## Goal of the exercise
The output should consist solely of the lines running from the one that contains "[411,520,504,534] configuration; ->" through the end of the records below, copied exactly.

## Data
----
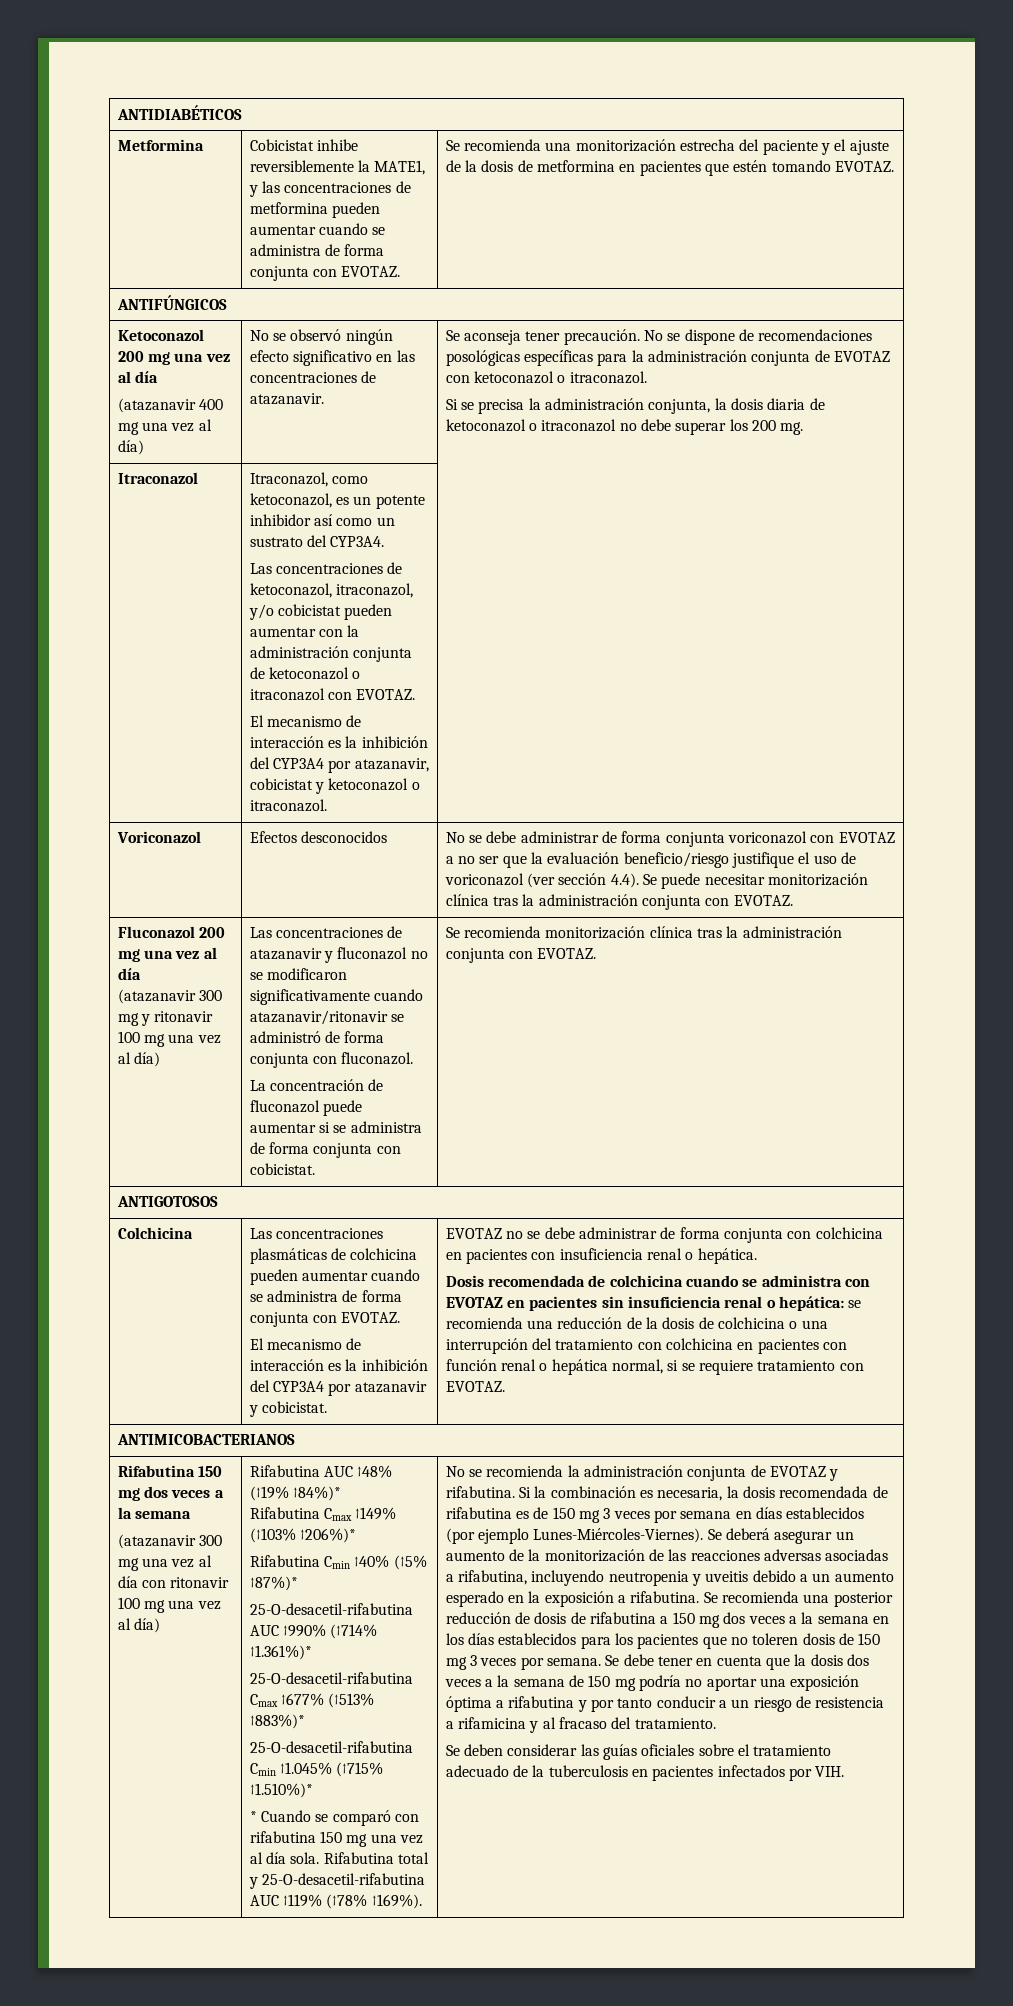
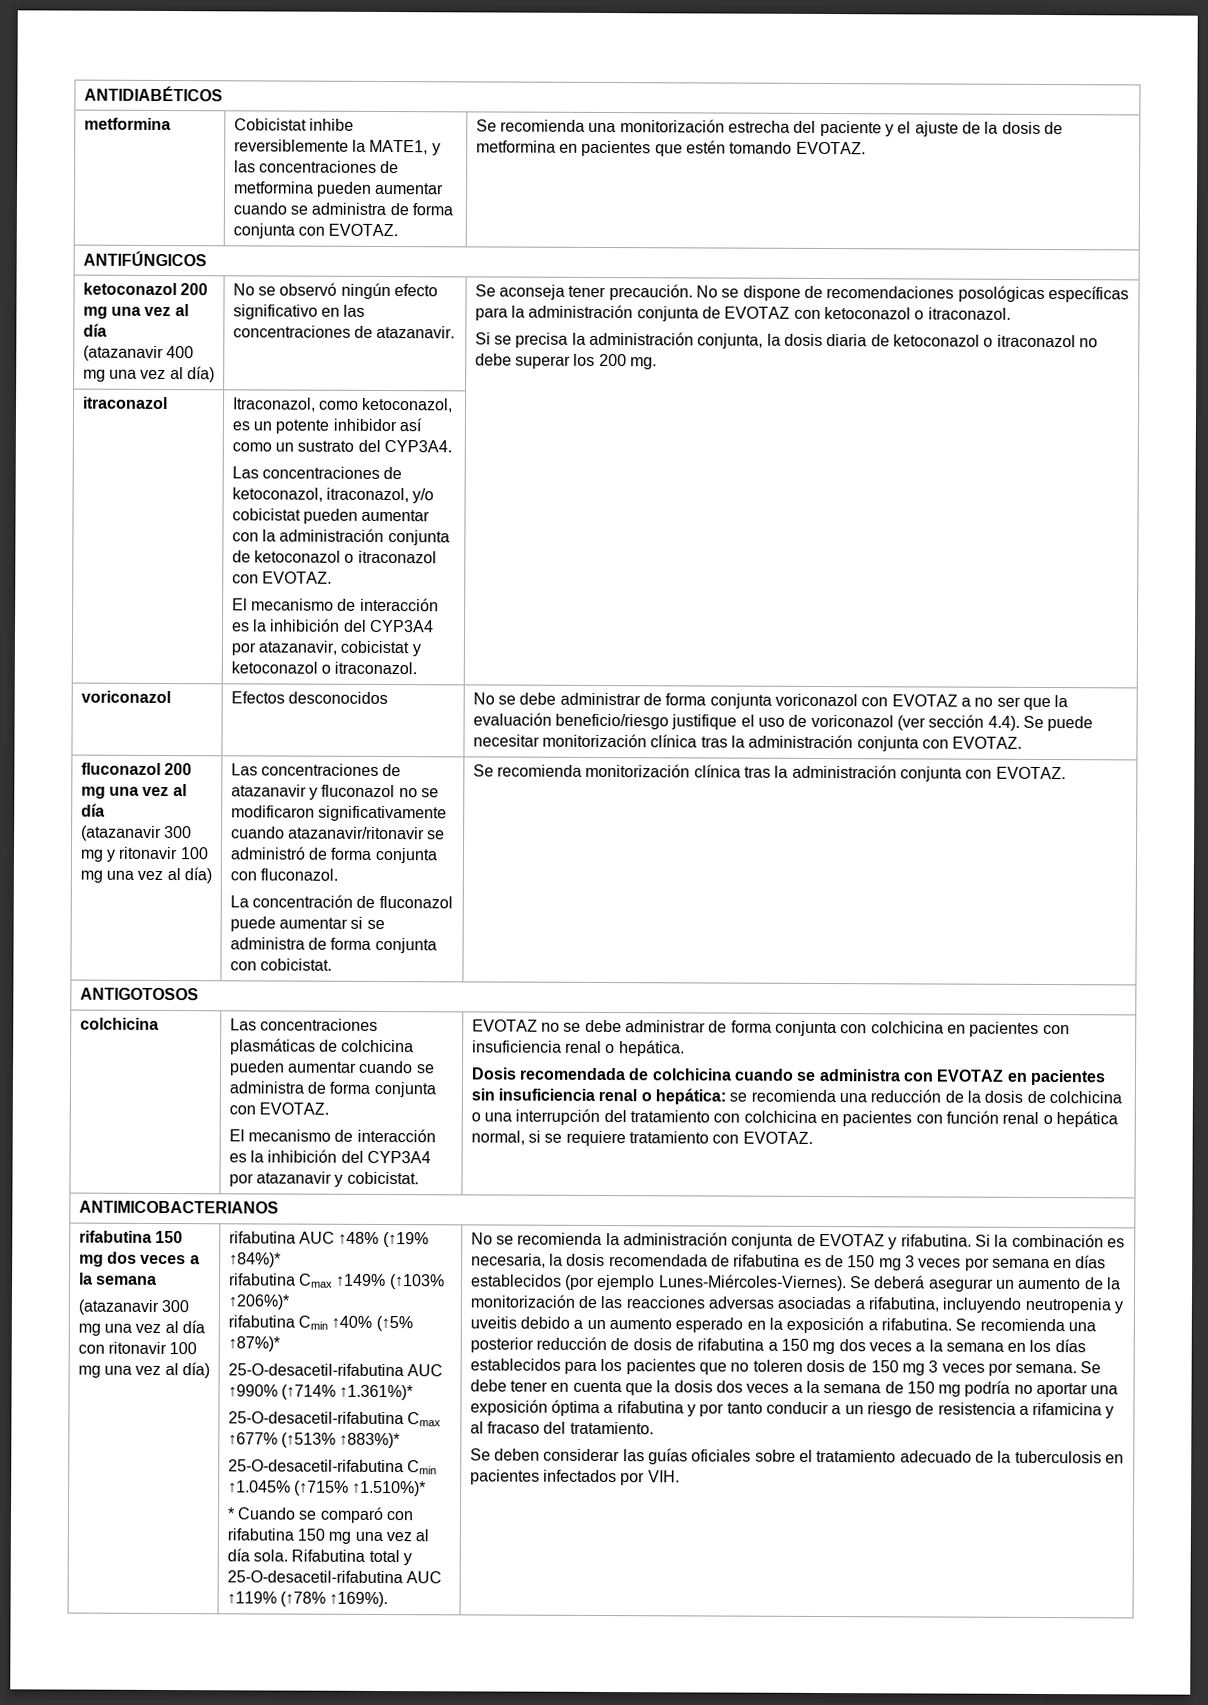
[117,139,204,151] Metformina -> [83,117,171,131] metformina
[117,329,204,341] Ketoconazol -> [82,282,177,296] ketoconazol
[117,472,198,484] Itraconazol -> [82,396,168,410] itraconazol
[116,831,201,843] Voriconazol -> [80,690,171,704] voriconazol
[117,926,195,938] Fluconazol -> [80,762,161,775] fluconazol
[117,1227,193,1239] Colchicina -> [79,1017,159,1030] colchicina
[117,1465,195,1477] Rifabutina -> [78,1230,152,1243] rifabutina
[249,1465,320,1477] Rifabutina -> [228,1231,296,1244] rifabutina
[249,1507,320,1519] Rifabutina -> [228,1273,296,1286] rifabutina
[249,1555,320,1567] Rifabutina -> [227,1315,295,1328] rifabutina

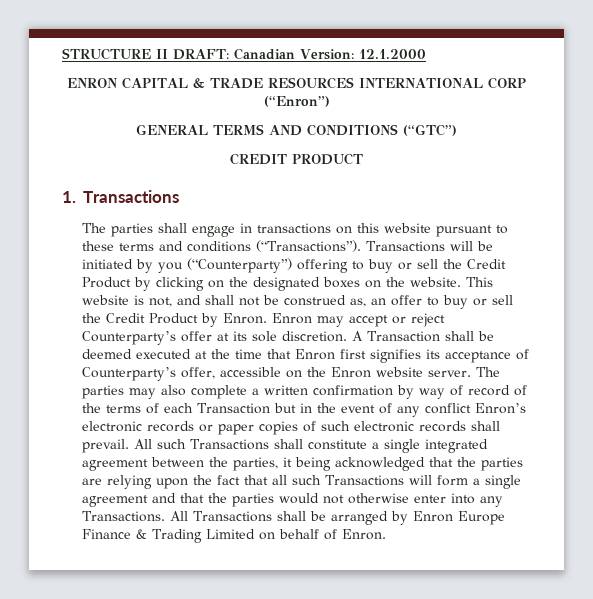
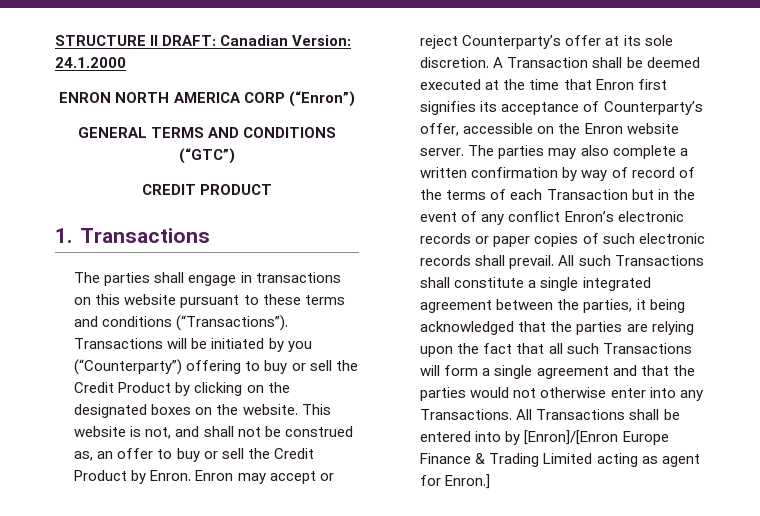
[358,49,426,59] 12.1.2000 -> [55,57,126,68] 24.1.2000
[122,77,484,89] CAPITAL & TRADE RESOURCES INTERNATIONAL -> [115,92,241,103] NORTH AMERICA
[331,511,454,525] arranged by Enron -> [420,430,619,445] entered into by [Enron]/[Enron
[259,529,387,540] on behalf of Enron. -> [596,453,700,467] [420,474,491,489] acting as agent for Enron.]

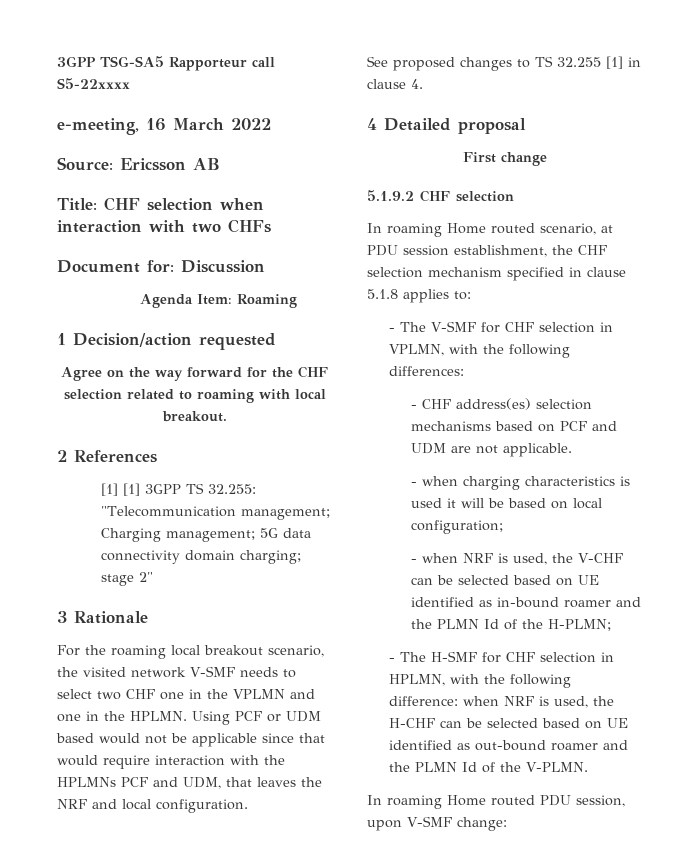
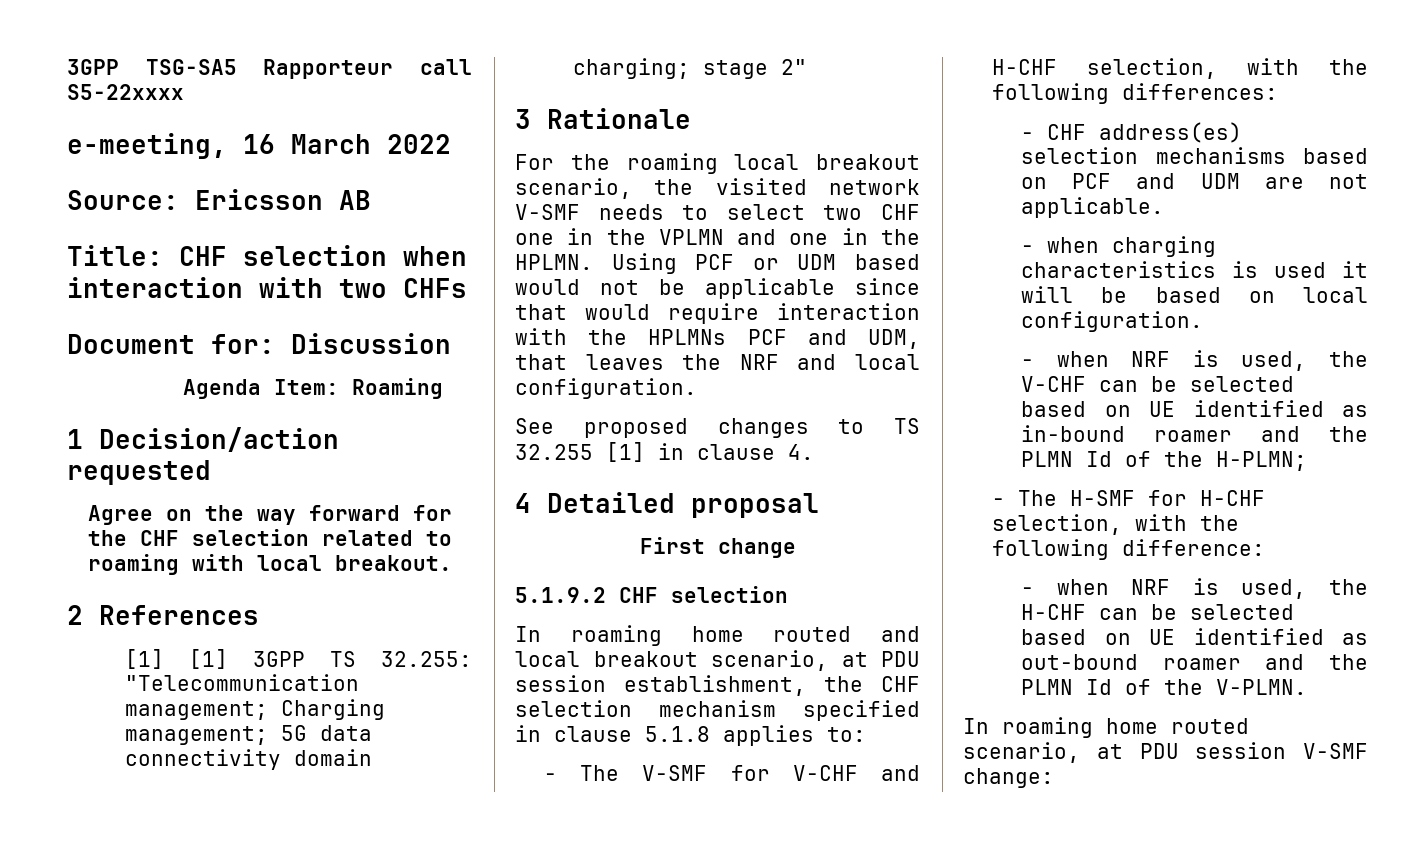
[447,223,535,234] Home routed -> [691,626,920,642] [515,651,698,667] home routed and local breakout
[505,322,614,333] [389,344,445,356] CHF selection in VPLMN, -> [792,765,920,781] [992,58,1218,79] V-CHF and H-CHF selection,
[411,520,504,534] configuration; -> [1021,311,1204,332] configuration.
[506,652,615,663] [389,674,446,686] CHF selection in HPLMN, -> [1200,490,1266,506] [992,514,1123,535] H-CHF selection,
(459, 701) none -> [1021,587,1035,595] // -
[447,795,625,807] [367,820,402,831] Home routed PDU session, upon -> [1106,718,1249,734] [963,742,1287,763] home routed scenario, at PDU session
----
## Finished exercise
[411,520,504,534] configuration; -> [1021,311,1204,332] configuration.
[506,652,615,663] [389,674,446,686] CHF selection in HPLMN, -> [1200,490,1266,506] [992,514,1123,535] H-CHF selection,
(459, 701) none -> [1021,587,1035,595] // -
[447,795,625,807] [367,820,402,831] Home routed PDU session, upon -> [1106,718,1249,734] [963,742,1287,763] home routed scenario, at PDU session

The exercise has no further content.